Tuesday, May 03, 2011

Tuesday's Overlooked Film: The Fabulous World of Jules Verne

I lured Kauto, my 6-year old son, to watch an ancient black & white Czech animation from an ancient VHS. To my surprise, Kauto watched the whole movie with me! It was Karel Zeman's Vynález zkázy from 1958, known in Finland as Salaisuuksien saari (The Island of Secrets) and in the English-speaking world as The Fabulous World of Jules Verne (or Invention for Destruction). It's the film version of one of Jules Verne's lesser-known novels, Face au drapeau AKA Facing the Flag (in Finland as Isänmaan lippu). Zeman is best known for his animation collage in which he uses live actors mixed with stop-motion animation and the original illustrations for Jules Verne's novels. It's very beautiful, as if the fictional world of Verne comes out alive on screen. As an adventure, The Fabulous World of Jules Verne is slow-moving, but it also contains lots of beauty. It's the beauty of a silent cinema, of something happening for the first time and the thrilling sensation we get out of it. Zeman is one of the great artists of cinema.

Here are the opening credits.

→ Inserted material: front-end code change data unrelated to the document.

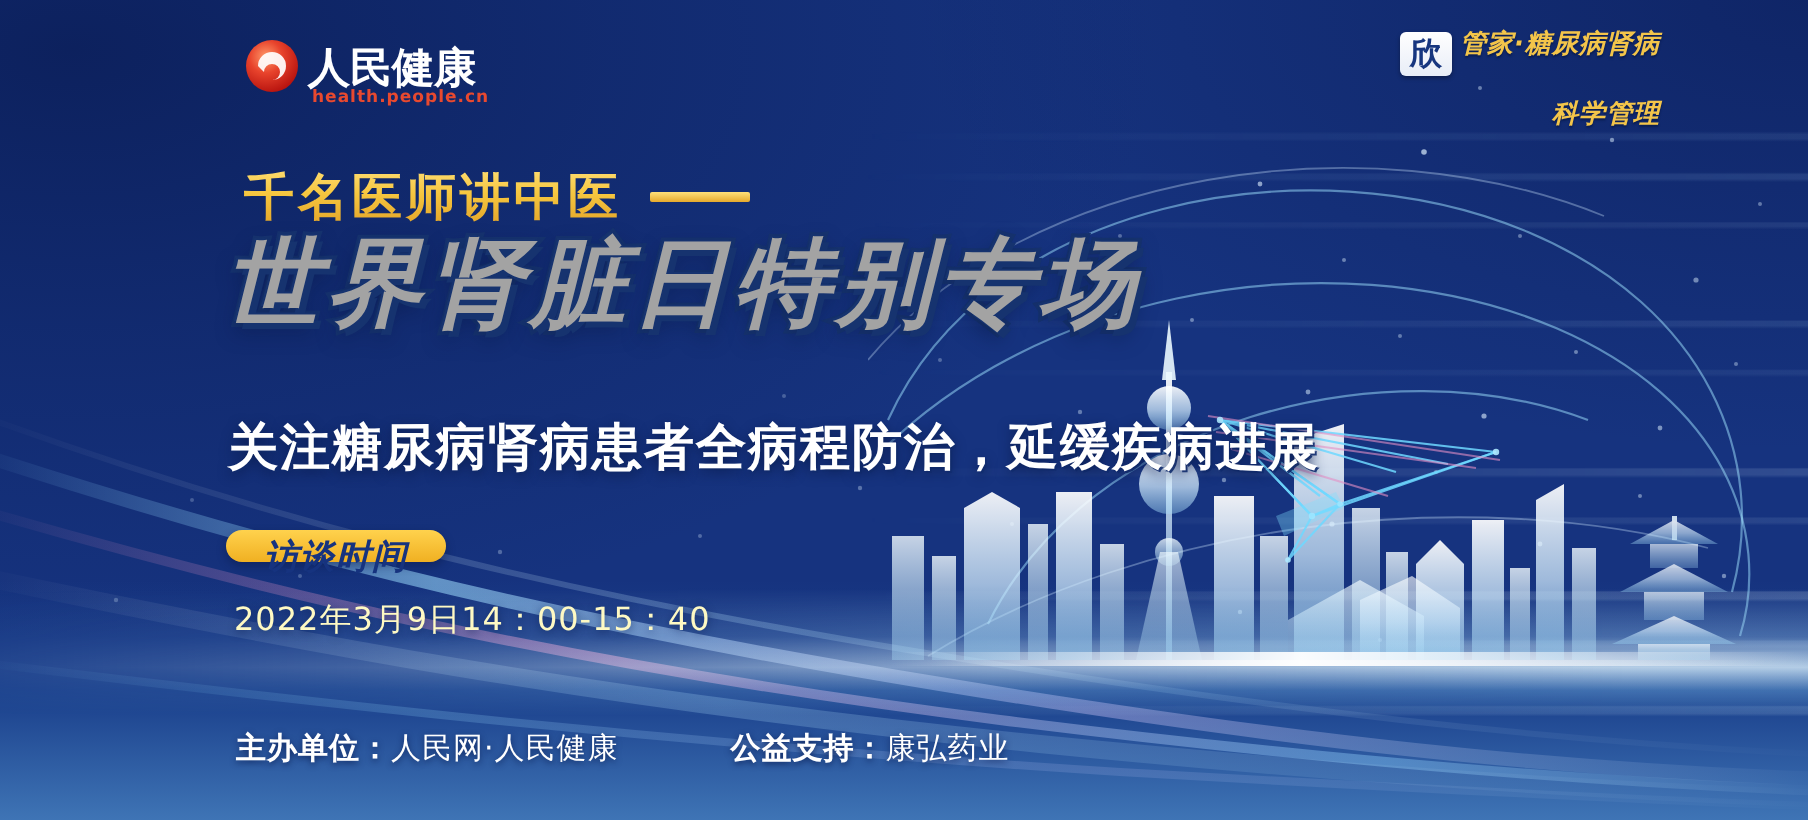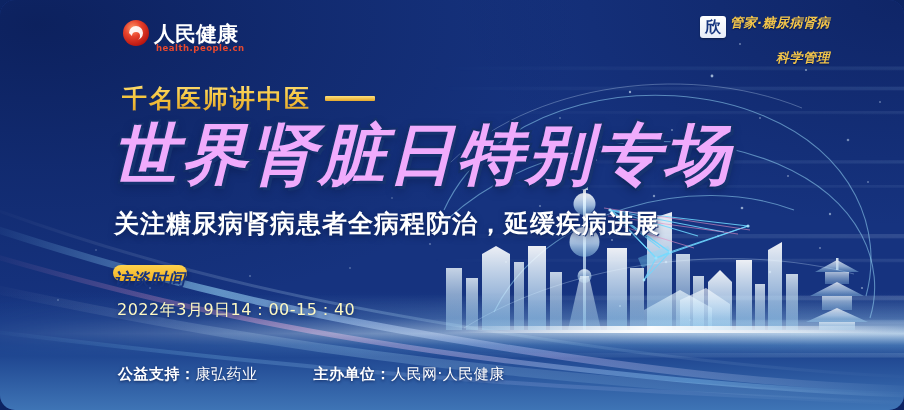--- a/index.html
+++ b/index.html
@@ -17,7 +17,6 @@
     height: 410px;
     overflow: hidden;
     background: #16337f;
-    border-radius: 15px;
   }
 
   

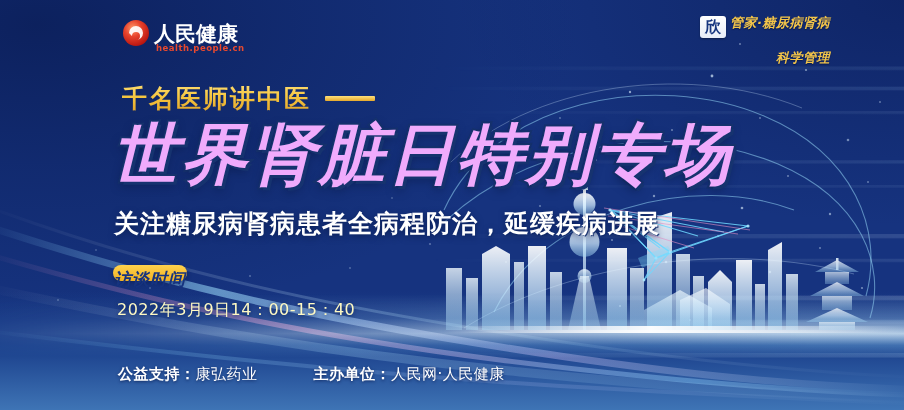--- a/index.html
+++ b/index.html
@@ -165,12 +165,12 @@
   .headline {
     position: absolute;
     left: 112px; top: 110px;
-    font-size: 66px;
+    font-size: 48px;
     font-weight: bold;
     font-style: italic;
     letter-spacing: 3px;
     white-space: nowrap;
-    color: #f0abfc;
+    color: #a3a3a3;
     -webkit-text-stroke: 4px #16336f;
     paint-order: stroke fill;
     text-shadow:

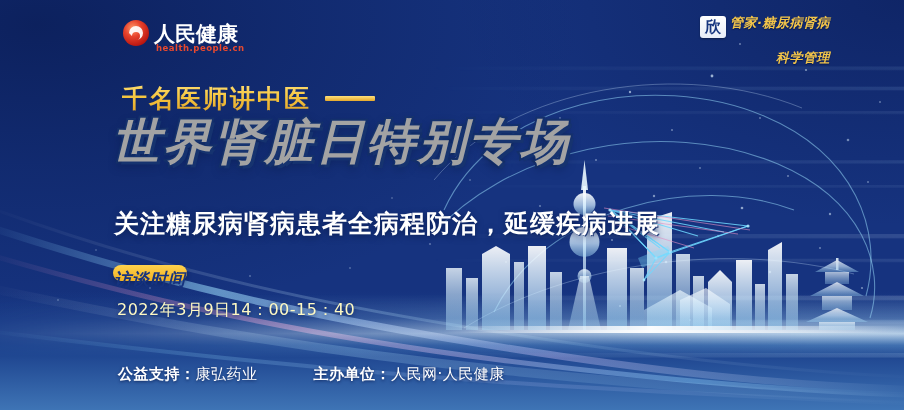--- a/index.html
+++ b/index.html
@@ -194,7 +194,7 @@
     position: absolute;
     left: 113px; top: 265px;
     height: 16px;
-    padding: 0 1px;
+    padding: 0 19px;
     border-radius: 15px;
     background: linear-gradient(#ffd24d, #f0b022);
     color: #16337f;

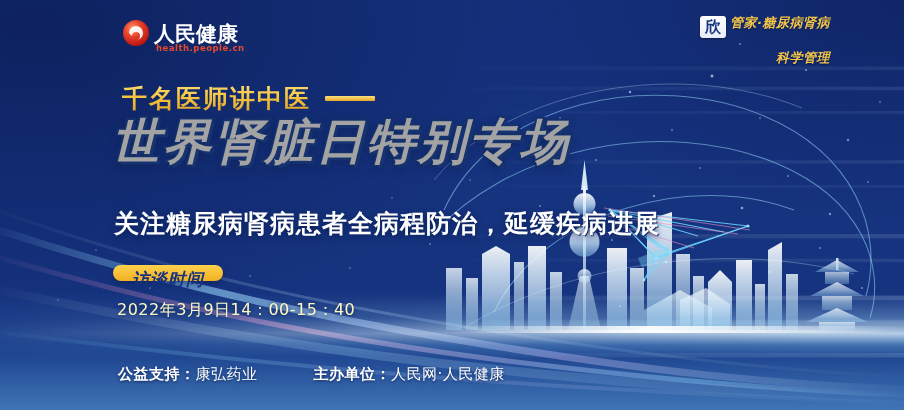--- a/index.html
+++ b/index.html
@@ -481,13 +481,13 @@
 
   <div class="footer">
     <div class="foot-group">
+      <span class="foot-label">主办单位：</span>
+      <span class="foot-value">人民网·人民健康</span>
+    </div>
+    <div class="foot-group">
       <span class="foot-label">公益支持：</span>
       <span class="foot-value">康弘药业</span>
     </div>
-    <div class="foot-group">
-      <span class="foot-label">主办单位：</span>
-      <span class="foot-value">人民网·人民健康</span>
-    </div>
   </div>
 
 </div>

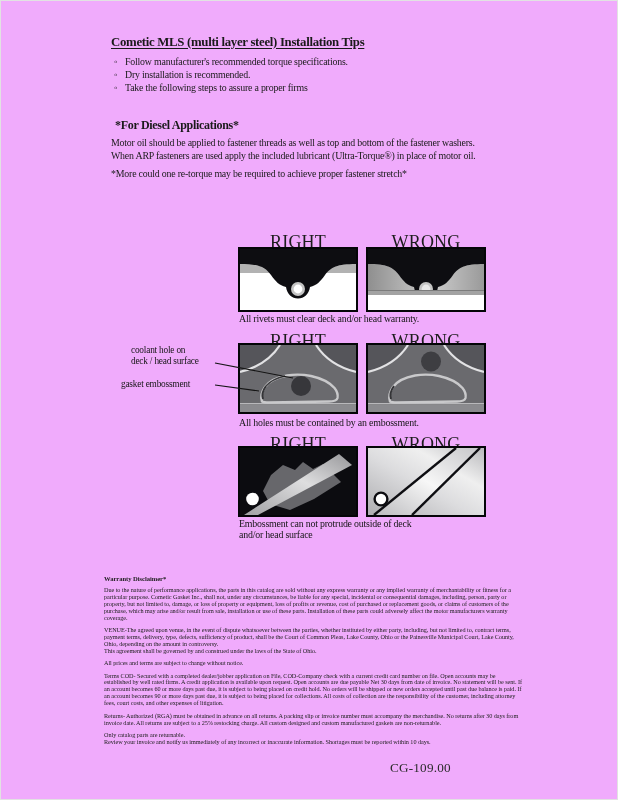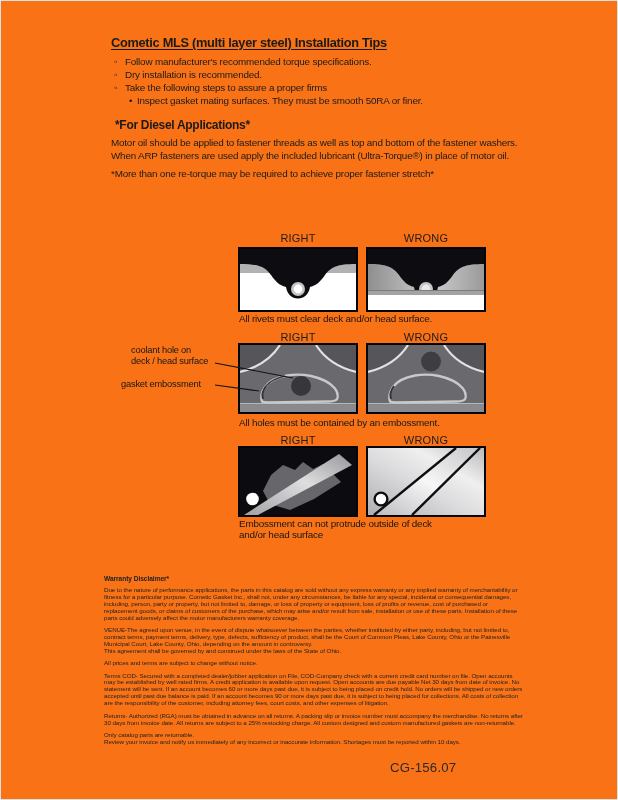--- a/index.html
+++ b/index.html
@@ -4,8 +4,8 @@
 <style>
   html,body{margin:0;padding:0;background:#ffffff;}
   .page{
-    position:relative; width:618px; height:800px; background:#f97316;
-    font-family:Liberation Sans, sans-serif; color:#1a1a1a; overflow:hidden;
+    position:relative; width:618px; height:800px; background:#f0abfc;
+    font-family:Liberation Serif, serif; color:#1a1a1a; overflow:hidden;
     border:1px solid #e2e2e2; box-sizing:border-box;
   }
   .abs{position:absolute;}

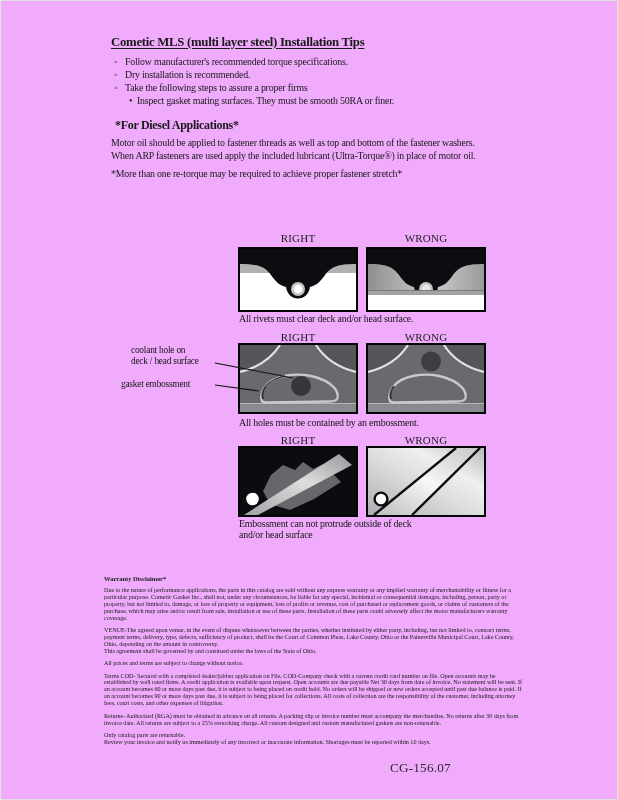--- a/index.html
+++ b/index.html
@@ -50,7 +50,6 @@
       <li>Follow manufacturer's recommended torque specifications.</li>
       <li>Dry installation is recommended.</li>
       <li>Take the following steps to assure a proper firms</li>
-      <li class="sub">Inspect gasket mating surfaces.  They must be smooth 50RA or finer.</li>
     </ul>
   </div>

Seems like you can watch the whole film on YouTube. (More overlooked films at Todd Mason's blog here.)

4 comments:

Todd Mason said...

This is indeed a bubbling-under overlooked film...used as a "kiddy" programmer for most American stations in the '50s and '60s and into the '70s...

Juri said...

The US title is pretty stupid... You'd think "The Secret of the Island" or some such would be more crowd-pleasing.

Todd Mason said...

Verne was more of a "brand name" or draw than the titles of nearly any of his novels by the time this was released here...even the likes of MICHAEL STROGOFF are Much more obscure than Verne himself in the States. TWENTY THOUSAND LEAGUES..., JOURNEY TO THE CENTER OF THE EARTH, and just maybe FROM THE EARTH TO THE MOON were just about his only titles to rival his own fame...I'm sure even MASTER OF THE WORLD was advertised in its film version here as JULES VERNE's...

Todd Mason said...

Oh, of course, and AROUND THE WORLD IN 80 DAYS.